Write out each line from the data below that includes the word "image".

________________________

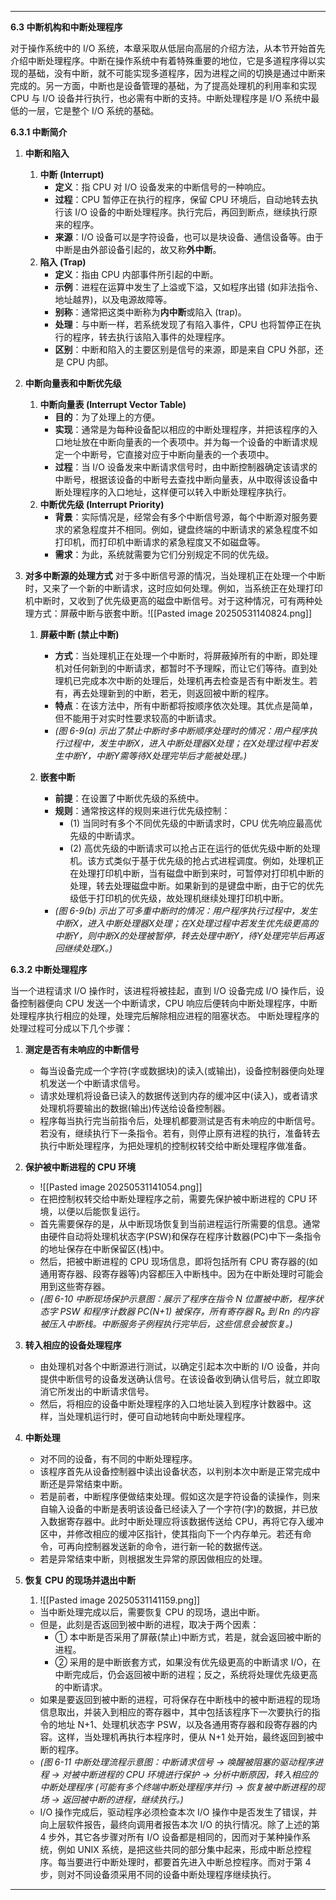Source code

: 
---

**6.3 中断机构和中断处理程序**

对于操作系统中的 I/O 系统，本章采取从低层向高层的介绍方法，从本节开始首先介绍中断处理程序。中断在操作系统中有着特殊重要的地位，它是多道程序得以实现的基础，没有中断，就不可能实现多道程序，因为进程之间的切换是通过中断来完成的。另一方面，中断也是设备管理的基础，为了提高处理机的利用率和实现 CPU 与 I/O 设备并行执行，也必需有中断的支持。中断处理程序是 I/O 系统中最低的一层，它是整个 I/O 系统的基础。

**6.3.1 中断简介**

1.  **中断和陷入**
    1)  **中断 (Interrupt)**
        *   **定义**：指 CPU 对 I/O 设备发来的中断信号的一种响应。
        *   **过程**：CPU 暂停正在执行的程序，保留 CPU 环境后，自动地转去执行该 I/O 设备的中断处理程序。执行完后，再回到断点，继续执行原来的程序。
        *   **来源**：I/O 设备可以是字符设备，也可以是块设备、通信设备等。由于中断是由外部设备引起的，故又称**外中断**。
    2)  **陷入 (Trap)**
        *   **定义**：指由 CPU 内部事件所引起的中断。
        *   **示例**：进程在运算中发生了上溢或下溢，又如程序出错 (如非法指令、地址越界)，以及电源故障等。
        *   **别称**：通常把这类中断称为**内中断**或陷入 (trap)。
        *   **处理**：与中断一样，若系统发现了有陷入事件，CPU 也将暂停正在执行的程序，转去执行该陷入事件的处理程序。
        *   **区别**：中断和陷入的主要区别是信号的来源，即是来自 CPU 外部，还是 CPU 内部。

2.  **中断向量表和中断优先级**
    1)  **中断向量表 (Interrupt Vector Table)**
        *   **目的**：为了处理上的方便。
        *   **实现**：通常是为每种设备配以相应的中断处理程序，并把该程序的入口地址放在中断向量表的一个表项中。并为每一个设备的中断请求规定一个中断号，它直接对应于中断向量表的一个表项中。
        *   **过程**：当 I/O 设备发来中断请求信号时，由中断控制器确定该请求的中断号，根据该设备的中断号去查找中断向量表，从中取得该设备中断处理程序的入口地址，这样便可以转入中断处理程序执行。
    2)  **中断优先级 (Interrupt Priority)**
        *   **背景**：实际情况是，经常会有多个中断信号源，每个中断源对服务要求的紧急程度并不相同。例如，键盘终端的中断请求的紧急程度不如打印机，而打印机中断请求的紧急程度又不如磁盘等。
        *   **需求**：为此，系统就需要为它们分别规定不同的优先级。

3.  **对多中断源的处理方式**
    对于多中断信号源的情况，当处理机正在处理一个中断时，又来了一个新的中断请求，这时应如何处理。例如，当系统正在处理打印机中断时，又收到了优先级更高的磁盘中断信号。对于这种情况，可有两种处理方式：屏蔽中断与嵌套中断。![[Pasted image 20250531140824.png]]

    1)  **屏蔽中断 (禁止中断)**
        *   **方式**：当处理机正在处理一个中断时，将屏蔽掉所有的中断，即处理机对任何新到的中断请求，都暂时不予理睬，而让它们等待。直到处理机已完成本次中断的处理后，处理机再去检查是否有中断发生。若有，再去处理新到的中断，若无，则返回被中断的程序。
        *   **特点**：在该方法中，所有中断都将按顺序依次处理。其优点是简单，但不能用于对实时性要求较高的中断请求。
        *   *(图 6-9(a) 示出了禁止中断时多中断顺序处理时的情况：用户程序执行过程中，发生中断X，进入中断处理器X处理；在X处理过程中若发生中断Y，中断Y需等待X处理完毕后才能被处理。)*

    2)  **嵌套中断**
        *   **前提**：在设置了中断优先级的系统中。
        *   **规则**：通常按这样的规则来进行优先级控制：
            *   (1) 当同时有多个不同优先级的中断请求时，CPU 优先响应最高优先级的中断请求。
            *   (2) 高优先级的中断请求可以抢占正在运行的低优先级中断的处理机。该方式类似于基于优先级的抢占式进程调度。例如，处理机正在处理打印机中断，当有磁盘中断到来时，可暂停对打印机中断的处理，转去处理磁盘中断。如果新到的是键盘中断，由于它的优先级低于打印机的优先级，故处理机继续处理打印机中断。
        *   *(图 6-9(b) 示出了可多重中断时的情况：用户程序执行过程中，发生中断X，进入中断处理器X处理；在X处理过程中若发生优先级更高的中断Y，则中断X的处理被暂停，转去处理中断Y，待Y处理完毕后再返回继续处理X。)*

**6.3.2 中断处理程序**

当一个进程请求 I/O 操作时，该进程将被挂起，直到 I/O 设备完成 I/O 操作后，设备控制器便向 CPU 发送一个中断请求，CPU 响应后便转向中断处理程序，中断处理程序执行相应的处理，处理完后解除相应进程的阻塞状态。
中断处理程序的处理过程可分成以下几个步骤：

1.  **测定是否有未响应的中断信号**
    *   每当设备完成一个字符(字或数据块)的读入(或输出)，设备控制器便向处理机发送一个中断请求信号。
    *   请求处理机将设备已读入的数据传送到内存的缓冲区中(读入)，或者请求处理机将要输出的数据(输出)传送给设备控制器。
    *   程序每当执行完当前指令后，处理机都要测试是否有未响应的中断信号。若没有，继续执行下一条指令。若有，则停止原有进程的执行，准备转去执行中断处理程序，为把处理机的控制权转交给中断处理程序做准备。

2.  **保护被中断进程的 CPU 环境**
    *  ![[Pasted image 20250531141054.png]]
    * 在把控制权转交给中断处理程序之前，需要先保护被中断进程的 CPU 环境，以便以后能恢复运行。
    *   首先需要保存的是，从中断现场恢复到当前进程运行所需要的信息。通常由硬件自动将处理机状态字(PSW)和保存在程序计数器(PC)中下一条指令的地址保存在中断保留区(栈)中。
    *   然后，把被中断进程的 CPU 现场信息，即将包括所有 CPU 寄存器的(如通用寄存器、段寄存器等)内容都压入中断栈中。因为在中断处理时可能会用到这些寄存器。
    *   *(图 6-10 中断现场保护示意图：展示了程序在指令 N 位置被中断，程序状态字 PSW 和程序计数器 PC(N+1) 被保存，所有寄存器 R₀ 到 R𝘯 的内容被压入中断栈。中断服务子例程执行完毕后，这些信息会被恢复。)*

3.  **转入相应的设备处理程序**
    *   由处理机对各个中断源进行测试，以确定引起本次中断的 I/O 设备，并向提供中断信号的设备发送确认信号。在该设备收到确认信号后，就立即取消它所发出的中断请求信号。
    *   然后，将相应的设备中断处理程序的入口地址装入到程序计数器中。这样，当处理机运行时，便可自动地转向中断处理程序。

4.  **中断处理**
    *   对不同的设备，有不同的中断处理程序。
    *   该程序首先从设备控制器中读出设备状态，以判别本次中断是正常完成中断还是异常结束中断。
    *   若是前者，中断程序便做结束处理。假如这次是字符设备的读操作，则来自输入设备的中断是表明该设备已经读入了一个字符(字)的数据，并已放入数据寄存器中。此时中断处理应将该数据传送给 CPU，再将它存入缓冲区中，并修改相应的缓冲区指针，使其指向下一个内存单元。若还有命令，可再向控制器发送新的命令，进行新一轮的数据传送。
    *   若是异常结束中断，则根据发生异常的原因做相应的处理。

5.  **恢复 CPU 的现场并退出中断**
	1. ![[Pasted image 20250531141159.png]]
    *   当中断处理完成以后，需要恢复 CPU 的现场，退出中断。
    *   但是，此刻是否返回到被中断的进程，取决于两个因素：
        *   ① 本中断是否采用了屏蔽(禁止)中断方式，若是，就会返回被中断的进程。
        *   ② 采用的是中断嵌套方式，如果没有优先级更高的中断请求 I/O，在中断完成后，仍会返回被中断的进程；反之，系统将处理优先级更高的中断请求。
    *   如果是要返回到被中断的进程，可将保存在中断栈中的被中断进程的现场信息取出，并装入到相应的寄存器中，其中包括该程序下一次要执行的指令的地址 N+1、处理机状态字 PSW，以及各通用寄存器和段寄存器的内容。这样，当处理机再执行本程序时，便从 N+1 处开始，最终返回到被中断的程序。
    *   *(图 6-11 中断处理流程示意图：中断请求信号 -> 唤醒被阻塞的驱动程序进程 -> 对被中断进程的 CPU 环境进行保护 -> 分析中断原因，转入相应的中断处理程序 (可能有多个终端中断处理程序并行) -> 恢复被中断进程的现场 -> 返回被中断的进程，继续执行。)*
    *   I/O 操作完成后，驱动程序必须检查本次 I/O 操作中是否发生了错误，并向上层软件报告，最终向调用者报告本次 I/O 的执行情况。除了上述的第 4 步外，其它各步骤对所有 I/O 设备都是相同的，因而对于某种操作系统，例如 UNIX 系统，是把这些共同的部分集中起来，形成中断总控程序。每当要进行中断处理时，都要首先进入中断总控程序。而对于第 4 步，则对不同设备须采用不同的设备中断处理程序继续执行。

---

________________________

[COMPLETED EXERCISE]
    对于多中断信号源的情况，当处理机正在处理一个中断时，又来了一个新的中断请求，这时应如何处理。例如，当系统正在处理打印机中断时，又收到了优先级更高的磁盘中断信号。对于这种情况，可有两种处理方式：屏蔽中断与嵌套中断。![[Pasted image 20250531140824.png]]
    *  ![[Pasted image 20250531141054.png]]
	1. ![[Pasted image 20250531141159.png]]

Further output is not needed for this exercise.